In the last post, my fiancé (Matthew) shared experiences from our placement in the Himalayan foothills of Uttarakhand. Our organization works in several aspects of rural development, including livelihoods, health, technology and education. While professionally we have faced several obstacles and have yet to make real progress implementing our individual projects, we have been exposed to many of the ground realities (often misunderstood in project planning and by larger funding organizations) that make working in this region so challenging. Outside of our work life, the culture of the mountains itself offers many interesting lessons. The following excerpt describes some of the day-to-day in Pithoragarh, the larger of our two field locations.

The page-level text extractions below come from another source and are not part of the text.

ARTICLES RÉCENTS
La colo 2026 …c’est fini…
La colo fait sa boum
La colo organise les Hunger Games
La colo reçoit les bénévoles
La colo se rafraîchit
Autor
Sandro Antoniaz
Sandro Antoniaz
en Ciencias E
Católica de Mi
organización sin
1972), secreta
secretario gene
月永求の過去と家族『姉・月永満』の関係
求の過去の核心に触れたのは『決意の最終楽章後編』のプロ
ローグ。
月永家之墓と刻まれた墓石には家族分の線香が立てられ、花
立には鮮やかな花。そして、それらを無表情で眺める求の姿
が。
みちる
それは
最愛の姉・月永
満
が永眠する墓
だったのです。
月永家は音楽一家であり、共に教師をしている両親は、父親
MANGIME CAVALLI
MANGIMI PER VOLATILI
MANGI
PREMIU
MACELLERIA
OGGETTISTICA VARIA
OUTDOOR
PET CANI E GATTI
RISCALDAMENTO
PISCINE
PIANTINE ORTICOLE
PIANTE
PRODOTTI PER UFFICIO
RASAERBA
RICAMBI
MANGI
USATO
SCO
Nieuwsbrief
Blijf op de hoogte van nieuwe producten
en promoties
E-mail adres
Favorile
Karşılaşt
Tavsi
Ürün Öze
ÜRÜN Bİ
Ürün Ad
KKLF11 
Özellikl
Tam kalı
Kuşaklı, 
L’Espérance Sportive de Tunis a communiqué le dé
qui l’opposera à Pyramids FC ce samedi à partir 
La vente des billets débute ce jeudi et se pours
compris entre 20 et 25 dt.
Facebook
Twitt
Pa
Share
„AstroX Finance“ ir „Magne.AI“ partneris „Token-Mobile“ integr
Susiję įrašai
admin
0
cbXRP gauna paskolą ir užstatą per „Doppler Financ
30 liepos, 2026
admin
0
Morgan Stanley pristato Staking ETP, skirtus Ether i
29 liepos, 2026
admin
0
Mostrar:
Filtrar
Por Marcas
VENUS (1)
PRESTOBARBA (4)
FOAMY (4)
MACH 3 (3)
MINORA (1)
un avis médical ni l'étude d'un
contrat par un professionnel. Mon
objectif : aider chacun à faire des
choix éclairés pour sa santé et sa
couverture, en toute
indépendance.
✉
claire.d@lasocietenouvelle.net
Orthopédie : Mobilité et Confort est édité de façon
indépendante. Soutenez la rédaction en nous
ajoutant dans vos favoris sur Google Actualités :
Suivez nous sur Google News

All Walks Lead to More Chai…
(An Excerpt from the Mountains)

Pithoragarh is certainly not the sleepy mountain town I had expected. In fact by 6AM the traffic has started and by 8 “ba ba black sheep” “three blind mice” and other American favorites are being (loudly) broadcast from an English medium school a few blocks away. This is a transient place, with many laborers commuting daily from Nepal—creating a somewhat tense atmosphere not unlike that of other border towns I have visited. The place embodies an interesting mix of a “big city” (though the population of approximately 100,000 is still relatively small by Indian standards) with a conservative social ethos reminiscent of much smaller towns in rural India: people in the streets frequently stop to touch elders’ feet; women do not venture out alone after dark; dalits must worship outside of temples; hierarchical relationships permeate family, social and work relations; festivals provide the majority of community entertainment; and women are constantly fasting for their husbands, children, gods, etc. There is a lot to learn, and people are eager to explain all the idiosyncrasies of their pahari (of the mountains) existence, which is physically isolated from the rest of the country. And although Matt and I no longer inspire the curiosity-bordering-bewilderment that we did upon arriving… all walks still lead to chai. Occasionally we make a conscious effort to set off exploring without entering into anyone’s home — and yet a few steps out of town, someone will inevitably call us over, grab us by the hand, and (with surprising strength and purpose) ensure that we sit and join them for tea. This is part of the rhythm of life here, and provides a commonality despite differences in gender, age, nationality, class, religion, etc. And on a cold day in the mountains, what could taste better than a strong cup of milky, spicy chai?

– Sophie Namy

Sadhus we met at two nearby mountain temples,
and me and a local SHG leader after an interview.